Please note this package is still under development.
- Phylodynamic inference is the fitting of models to the shape of a phylogenetic tree in order to reconstruct the historical processes that produced the tree.
- Kaphi is an R package for fitting models to the shapes of phylogenetic trees.
- It uses approximate Bayesian computation as a likelihood-free approach to fit models.
- The shapes of simulated phylogenies are compared to the data with a kernel method.
Instructions on installing Kaphi are provided in INSTALL.md.
Kaphi is released under the GNU Affero General Public License.
A phylogeny is a tree-based hypothesis about how different populations are related by common ancestors. The general idea behind phylodynamics is that this tree has been shaped by a history of biological processes, such as speciation or epidemiology (when the tree relates cases of an infectious virus or bacteria). The objective of phylodynamics is to reconstruct this biological process by fitting a model of that process to the shape of a tree.
Approximate Bayesian computation (ABC) is a class of methods in statistical computing. The basic idea behind ABC is that we can fit a model by simulating data sets under different model parameter settings, comparing these simulations to the actual data, and then keeping the parameter values that yield the most realistic simulations. The key advantage of ABC over conventional likelihood-based methods for model fitting is that we don't have to calculate the likelihood of the model.

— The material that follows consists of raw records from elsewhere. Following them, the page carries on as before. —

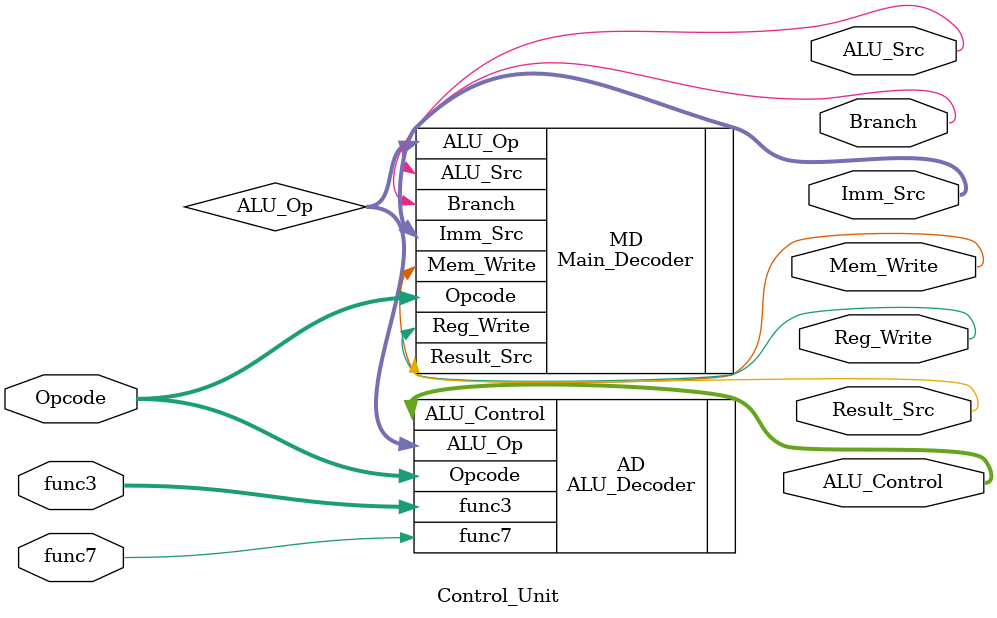
<source format=v>
module Control_Unit(
  input [6:0]Opcode,
  input [2:0]func3,
  input func7,
  output Branch,Mem_Write,Reg_Write,Result_Src,ALU_Src,
  output [1:0]Imm_Src,
  output [2:0]ALU_Control
  );
  
  wire [1:0]ALU_Op;
  
  Main_Decoder MD(
                 .Opcode(Opcode),
                 .Reg_Write(Reg_Write),
                 .Mem_Write(Mem_Write),
                 .Result_Src(Result_Src),
                 .Branch(Branch),
                 .ALU_Src(ALU_Src),
                 .ALU_Op(ALU_Op),
                 .Imm_Src(Imm_Src)
               );
 ALU_Decoder AD (
                .Opcode(Opcode),
                .func3(func3),
                .func7(func7),
                .ALU_Op(ALU_Op),
                .ALU_Control(ALU_Control) 
              );  
              
 endmodule            
</source>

Depending on the complexity of the model, calculating its likelihood may be time-consuming or simply not feasible. On the other hand, it is usually much easier to use the model to simulate data sets.
The trick to using ABC is to have a measure of how similar a simulation is to the actual data. This is not a trivial problem because the shape of a tree is a complex property that is difficult to reduce down to a number or set of numbers in a meaningful way. For this purpose, Kaphi uses a technique from machine learning known as the kernel method. The particular kernel method used in Kaphi breaks trees down into fragments and then basically counts the number of similar-shaped fragments that two trees have in common.
Kaphi is an R package for fitting models to tree shapes using a combination of kernel methods and ABC. It is essentially a re-implementation and expansion of a set of C programs written by @rmcclosk called netabc. This procedure can be used to fit conceivably any model to the shape of a tree, as long as that model can be used to simulate trees. Kaphi is designed to fit any model that can be expressed as systems of ordinary differential equations, i.e., compartmental 'mass action' models. Since Kaphi is derived from netabc, it can also fit models that generate trees as an epidemic process on a graph (network).
Kaphi is an abbreviation of "Kernel-embedded ABC-SMC for phylodynamic inference". An earlier version that used ABC-MCMC was called Kamphir, but we've dropped MCMC in favour of SMC. Besides, my partner didn't like the old name because it reminded her of mothballs. Fun fact: apparently "Kaphi" is also Sanskrit for "coffee".
This work is funded by the Government of Canada through Genome Canada and the Ontario Genomics Institute (OGI-131).